I could have changed it to 254 for absolute precision but I just dragged it a bit and ended up around 249-250. It was close enough for my needs.

Which leads me to, @chris1 - yes, there is more granularity in there than 1-100% gray. For the action of burning wood though, I find the scale of 1-100% accurate enough for my purposes and it’s an easier idea to relate than .028% gray and in the end, we humans can’t really discern between grays very well. I think we can only “see”/identify about 30-35 shades.

I can see where this trips people up and I can see both sides of how it should be done as far as minimum power should be minimum power for the project, or whites should be ignored. Or transparency should be ignored. I feel like they implemented it correctly but the process of not allowing pure white in a file isn’t exactly common knowledge.

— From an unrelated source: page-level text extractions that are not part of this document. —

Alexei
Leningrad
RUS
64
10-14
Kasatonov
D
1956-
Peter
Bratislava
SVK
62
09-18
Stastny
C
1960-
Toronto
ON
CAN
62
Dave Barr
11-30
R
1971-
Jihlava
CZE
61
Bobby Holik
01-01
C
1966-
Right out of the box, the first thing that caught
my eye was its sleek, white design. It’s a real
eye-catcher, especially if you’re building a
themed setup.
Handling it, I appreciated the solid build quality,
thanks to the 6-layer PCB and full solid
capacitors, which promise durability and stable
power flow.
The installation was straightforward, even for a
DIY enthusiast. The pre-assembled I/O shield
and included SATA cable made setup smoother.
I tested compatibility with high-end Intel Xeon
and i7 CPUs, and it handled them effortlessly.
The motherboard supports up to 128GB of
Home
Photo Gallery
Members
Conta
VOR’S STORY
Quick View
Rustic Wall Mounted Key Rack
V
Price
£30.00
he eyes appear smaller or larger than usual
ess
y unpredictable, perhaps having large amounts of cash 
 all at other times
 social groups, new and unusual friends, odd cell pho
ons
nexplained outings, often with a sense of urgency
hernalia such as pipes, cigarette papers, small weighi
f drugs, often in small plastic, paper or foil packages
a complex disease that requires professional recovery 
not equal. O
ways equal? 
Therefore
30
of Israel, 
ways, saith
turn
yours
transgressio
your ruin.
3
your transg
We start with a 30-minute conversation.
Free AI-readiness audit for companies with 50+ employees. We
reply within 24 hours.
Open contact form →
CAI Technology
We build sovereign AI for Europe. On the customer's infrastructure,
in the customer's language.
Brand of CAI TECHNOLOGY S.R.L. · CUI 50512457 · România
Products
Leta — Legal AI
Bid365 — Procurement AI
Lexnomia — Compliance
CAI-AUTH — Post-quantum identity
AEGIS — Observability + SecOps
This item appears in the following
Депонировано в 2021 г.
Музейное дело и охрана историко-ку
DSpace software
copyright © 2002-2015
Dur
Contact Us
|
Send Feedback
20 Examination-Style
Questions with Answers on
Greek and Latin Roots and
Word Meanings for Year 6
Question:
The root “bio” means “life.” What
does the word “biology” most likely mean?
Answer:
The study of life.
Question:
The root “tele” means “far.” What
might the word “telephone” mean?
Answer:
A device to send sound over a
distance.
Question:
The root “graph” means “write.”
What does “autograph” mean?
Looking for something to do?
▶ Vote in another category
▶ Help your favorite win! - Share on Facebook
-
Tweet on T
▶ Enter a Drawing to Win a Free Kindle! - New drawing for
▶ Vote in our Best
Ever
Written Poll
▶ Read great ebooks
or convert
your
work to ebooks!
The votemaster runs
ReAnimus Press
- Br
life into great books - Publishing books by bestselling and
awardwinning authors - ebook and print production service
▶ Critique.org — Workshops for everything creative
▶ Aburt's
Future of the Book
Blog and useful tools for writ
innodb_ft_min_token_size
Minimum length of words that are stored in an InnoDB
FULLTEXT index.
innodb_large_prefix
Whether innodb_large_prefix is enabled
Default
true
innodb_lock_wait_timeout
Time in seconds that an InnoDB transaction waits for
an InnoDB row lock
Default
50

I can see cases where i would want pure white just ignored - and I can see cases where I would want it marked (like my above example). Maybe a checkbox here might be best, maybe not. The merits of such would need more than the 3 minutes I’ve thought about it.


Since we are nitpicking about accuracy of statements - no. As part of the Glowforge motion planning, it’s intelligent enough to use pure white as a motion boundary rather than traversing across the raster file edge to edge.

For example, if I had a 500px x 500px raster image with a white background and in the center, I dropped a black circle to engrave, the motion planner wouldn’t make it traverse the full 500 pixels across X every line - it would travel (and overshoot just a bit, I believe) just for enough to start the next line of engraving. That’s a simplified example - but the answer is, it will just travel just as far as it needs to make the next engrave line.


And on a further note - having 0 populated in the min power box is actually a bug more than likely. It should really be populated with a 1. I’m not at the app at the moment - but I’m relatively certain that If you change the input, you can’t go back to 0. The minimum is 1.